Task statement: Give back each entry word for word, but drop the images.

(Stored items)
• • •

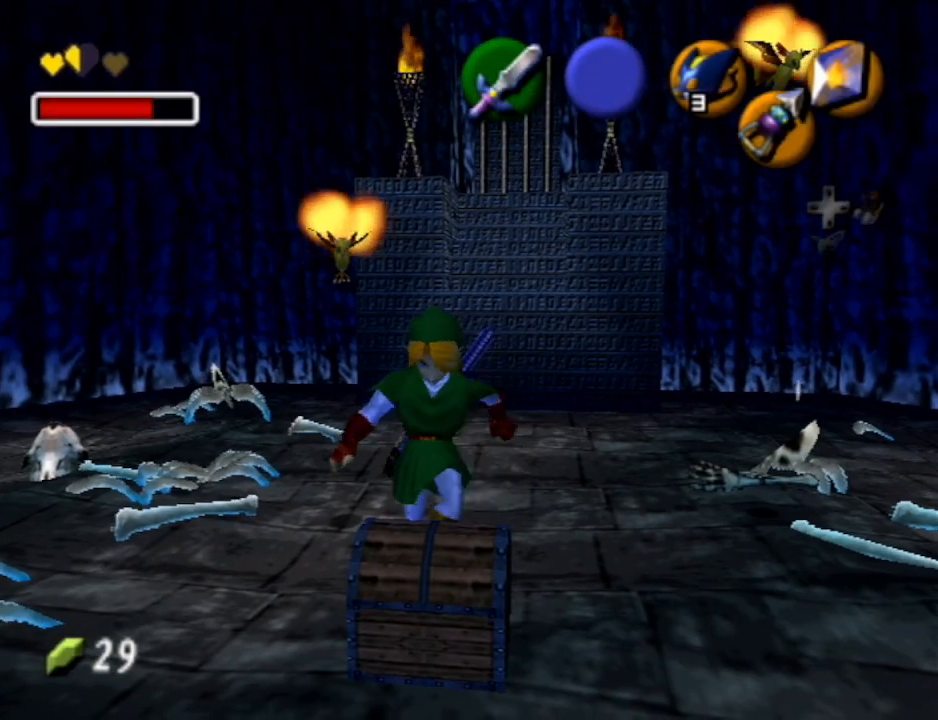
{"buttons": ["A"], "left_stick": "center", "right_stick": "center", "events": [[33, "A", "down"], [33, "B", "down"], [67, "B", "up"], [100, "A", "up"], [167, "A", "down"], [200, "B", "down"], [233, "B", "up"], [267, "A", "up"], [367, "A", "down"], [367, "B", "down"], [400, "B", "up"], [433, "A", "up"], [500, "A", "down"]]}
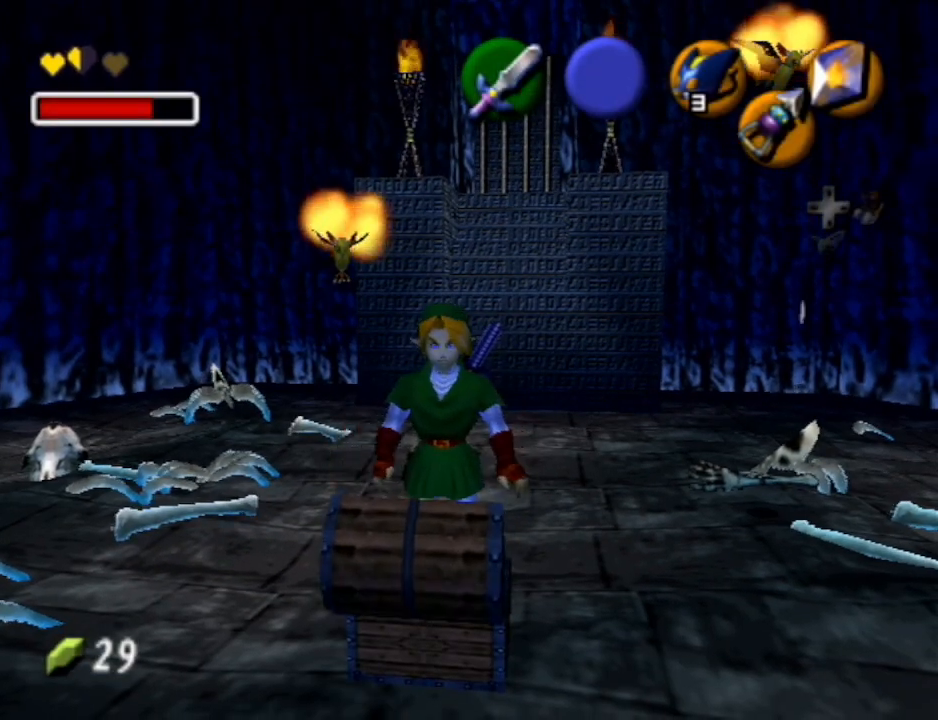
{"buttons": ["A"], "left_stick": "center", "right_stick": "center", "events": [[33, "B", "down"], [67, "A", "up"], [67, "B", "up"], [133, "A", "down"], [167, "B", "down"], [233, "B", "up"], [267, "A", "up"], [300, "A", "down"], [333, "B", "down"], [400, "A", "up"], [400, "B", "up"], [467, "A", "down"]]}
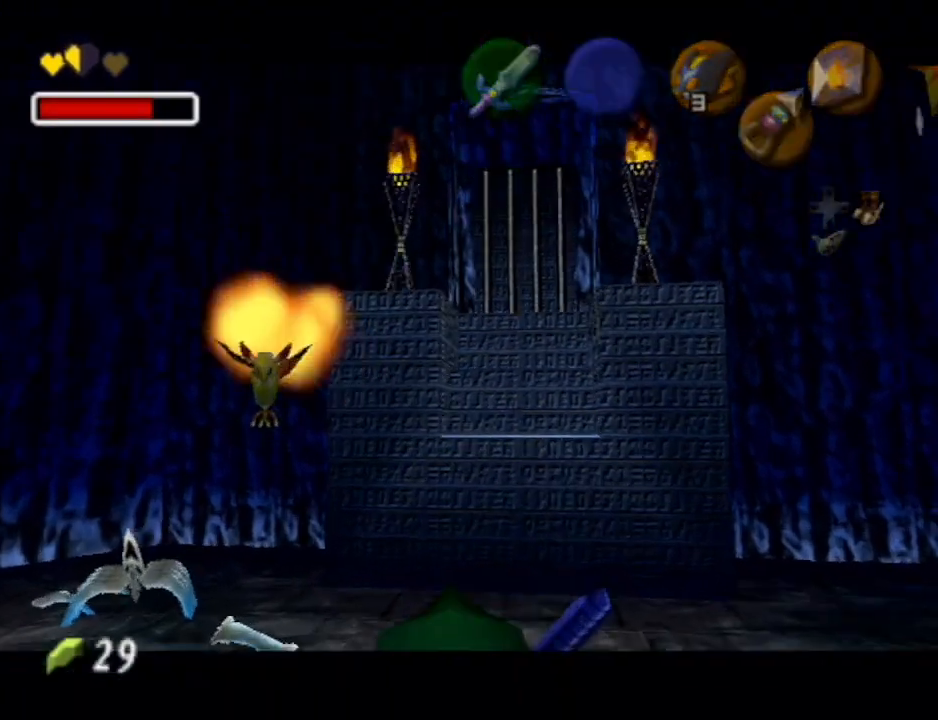
{"buttons": ["A", "B"], "left_stick": "center", "right_stick": "center", "events": [[33, "B", "down"], [67, "A", "up"], [67, "B", "up"], [100, "A", "down"], [133, "B", "down"], [200, "B", "up"], [233, "A", "up"], [300, "A", "down"], [333, "B", "down"], [400, "A", "up"], [400, "B", "up"], [467, "A", "down"], [467, "B", "down"]]}
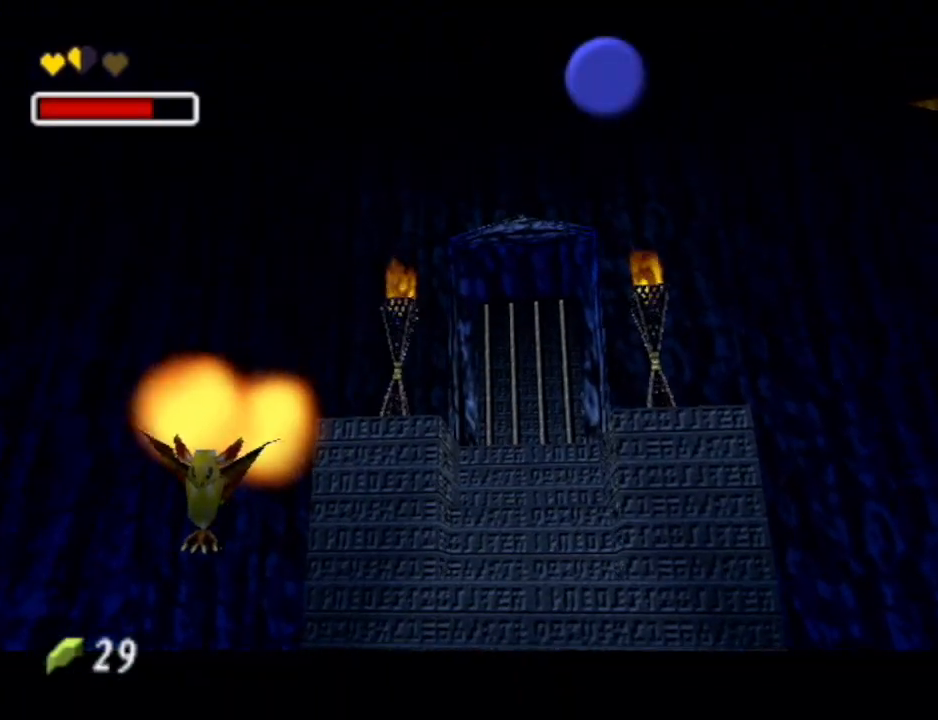
{"buttons": ["A", "B"], "left_stick": "center", "right_stick": "center", "events": [[67, "A", "up"], [67, "B", "up"], [100, "A", "down"], [133, "B", "down"], [200, "A", "up"], [200, "B", "up"], [300, "A", "down"], [300, "B", "down"], [367, "B", "up"], [400, "A", "up"], [467, "A", "down"], [500, "B", "down"]]}
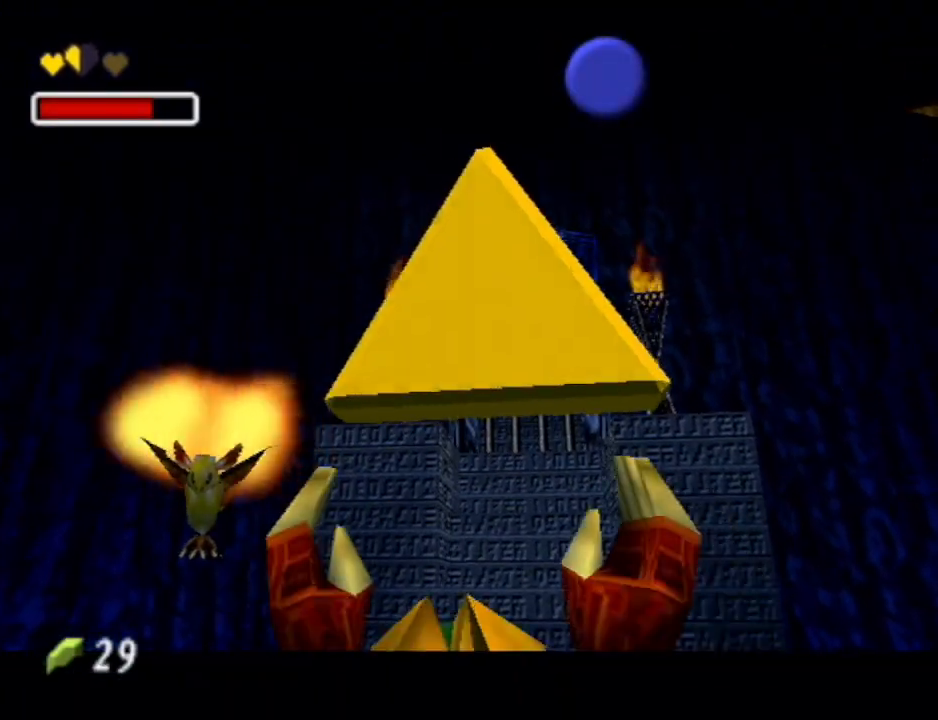
{"buttons": ["A", "B"], "left_stick": "center", "right_stick": "center", "events": [[67, "A", "up"], [67, "B", "up"], [100, "A", "down"], [133, "B", "down"], [167, "B", "up"], [200, "A", "up"], [267, "A", "down"], [300, "B", "down"], [367, "B", "up"], [400, "A", "up"], [433, "A", "down"], [433, "B", "down"]]}
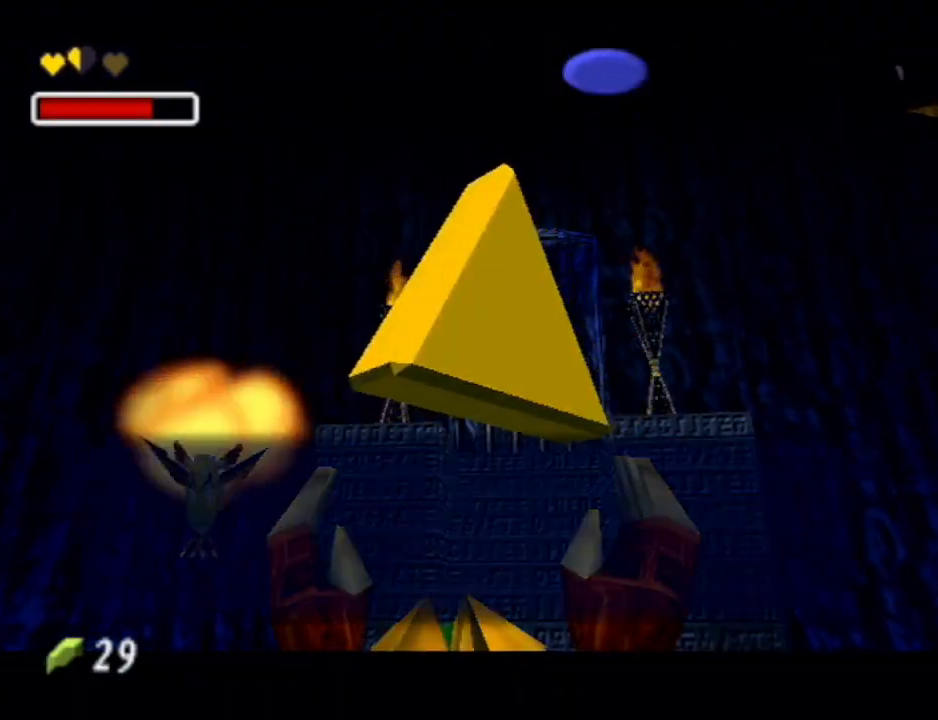
{"buttons": [], "left_stick": "center", "right_stick": "center", "events": [[33, "A", "up"], [33, "B", "up"], [100, "A", "down"], [100, "B", "down"], [233, "A", "up"], [233, "B", "up"], [367, "DPAD_DOWN", "down"], [500, "DPAD_DOWN", "up"]]}
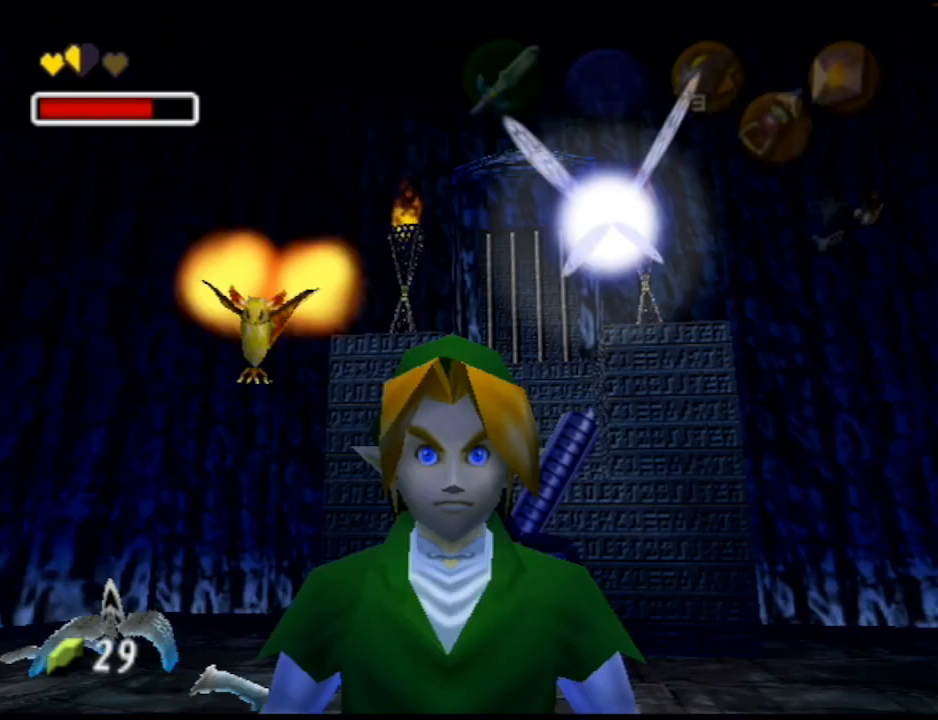
{"buttons": [], "left_stick": "center", "right_stick": "center", "events": [[33, "DPAD_DOWN", "down"], [167, "DPAD_DOWN", "up"]]}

• • •

Answer to the problem:
{"buttons": ["A"], "left_stick": "center", "right_stick": "center", "events": [[33, "A", "down"], [33, "B", "down"], [67, "B", "up"], [100, "A", "up"], [167, "A", "down"], [200, "B", "down"], [233, "B", "up"], [267, "A", "up"], [367, "A", "down"], [367, "B", "down"], [400, "B", "up"], [433, "A", "up"], [500, "A", "down"]]}
{"buttons": ["A"], "left_stick": "center", "right_stick": "center", "events": [[33, "B", "down"], [67, "A", "up"], [67, "B", "up"], [133, "A", "down"], [167, "B", "down"], [233, "B", "up"], [267, "A", "up"], [300, "A", "down"], [333, "B", "down"], [400, "A", "up"], [400, "B", "up"], [467, "A", "down"]]}
{"buttons": ["A", "B"], "left_stick": "center", "right_stick": "center", "events": [[33, "B", "down"], [67, "A", "up"], [67, "B", "up"], [100, "A", "down"], [133, "B", "down"], [200, "B", "up"], [233, "A", "up"], [300, "A", "down"], [333, "B", "down"], [400, "A", "up"], [400, "B", "up"], [467, "A", "down"], [467, "B", "down"]]}
{"buttons": ["A", "B"], "left_stick": "center", "right_stick": "center", "events": [[67, "A", "up"], [67, "B", "up"], [100, "A", "down"], [133, "B", "down"], [200, "A", "up"], [200, "B", "up"], [300, "A", "down"], [300, "B", "down"], [367, "B", "up"], [400, "A", "up"], [467, "A", "down"], [500, "B", "down"]]}
{"buttons": ["A", "B"], "left_stick": "center", "right_stick": "center", "events": [[67, "A", "up"], [67, "B", "up"], [100, "A", "down"], [133, "B", "down"], [167, "B", "up"], [200, "A", "up"], [267, "A", "down"], [300, "B", "down"], [367, "B", "up"], [400, "A", "up"], [433, "A", "down"], [433, "B", "down"]]}
{"buttons": [], "left_stick": "center", "right_stick": "center", "events": [[33, "A", "up"], [33, "B", "up"], [100, "A", "down"], [100, "B", "down"], [233, "A", "up"], [233, "B", "up"], [367, "DPAD_DOWN", "down"], [500, "DPAD_DOWN", "up"]]}
{"buttons": [], "left_stick": "center", "right_stick": "center", "events": [[33, "DPAD_DOWN", "down"], [167, "DPAD_DOWN", "up"]]}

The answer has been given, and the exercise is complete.